Humans tend to think of themselves as rational in deciding how music sounds. I submit that we are more like a partially-filled glass. We are filled with all the sounds we’ve ever heard, and all the things we’ve experienced.
If you play a piece of music for two different people, it’s like pouring ingredients into two different partially-filled glasses – the reaction depends on what was in there before.
How do you think the average person 200 years ago would react to the music of the Beatles? Some might enjoy it. But I think most of them would get less out of it than people alive today. (I was born in 1959, and I can remember when adults mostly agreed that the Beatles ‘couldn’t sing’. Hell, Louis Armstrong, as great a musical mind as this country has ever produced, hated bebop – my brother played me a live recording where a 55-year-old Satchmo played a parody of a bebop solo, conveying his comtempt for these kids who ‘couldn’t play’. This didn’t mean that bebop was a sham, nor that Armstrong didn’t have any musical sensibilities).
IMO, whatever music sounds like 200 years from now, two things will be true:
It will sound different than it does today; and
The people alive then will hear it with a different perspective than we would if we were alive.
And let’s not forget the ultimatly ephemeral nature of human culture. Sure, some day, thousands of years from now, humankind might have created every song that could possibly be created… but how would we ever know?
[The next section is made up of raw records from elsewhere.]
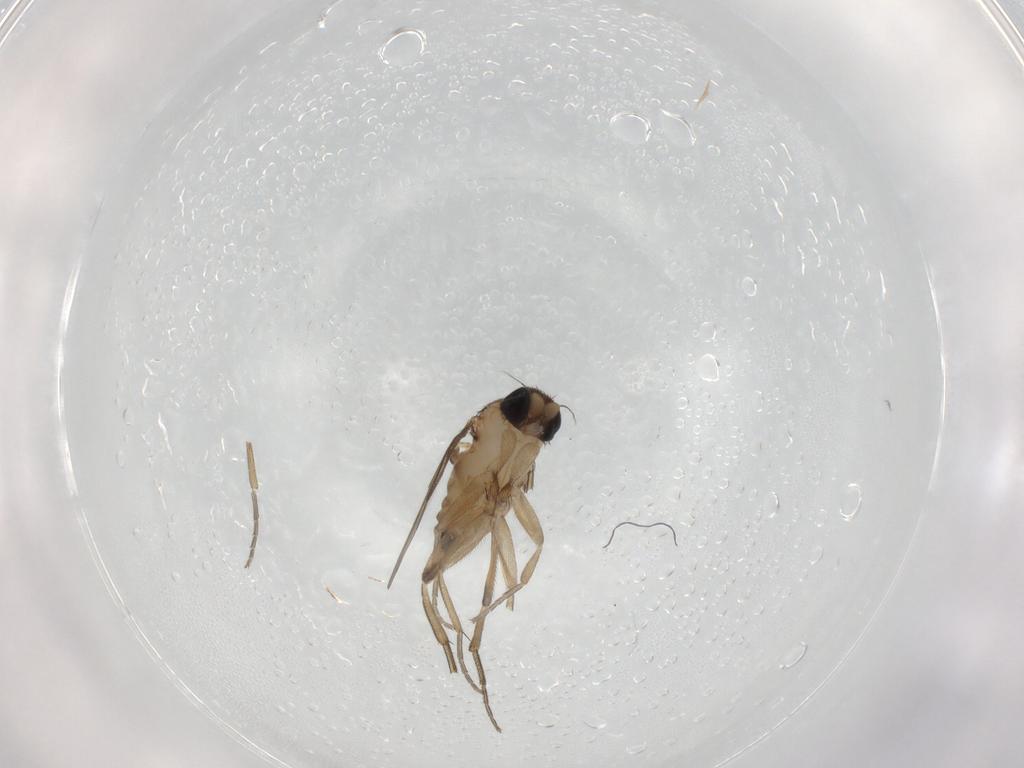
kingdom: Animalia
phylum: Arthropoda
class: Insecta
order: Diptera
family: Phoridae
Someone in 3542 might compose a song that is, completely by coincidence, exactly identical to Beethoven’s Ninth, but since all records of Beethoven’s very exsistence (to say nothing of his music) were lost in the great Potato War of 2904, everyone will think it’s brand new.
I’d also wonder if there’s a limit to the amount of music that human culture as a whole can retain and ‘keep a hold on’ before it becomes to big to keep a handle on. If a particular tune has been written already, but is locked in a digital archive in the Library of Earth where no-one’s even looked at it in seven thousand years, and then somebody comes up with the same tune again, isn’t it really, in a sense, new music?? Just a thought.
If you squint-up your ears right there has never been such a thing as a completely original piece of music. Everything has a precedent.
FWIW, listening to recent contemporary pop music if you’re over 35 is likely to give you a queasy case of deja-vu (or deja-ecoute ?) This has probably always been the case.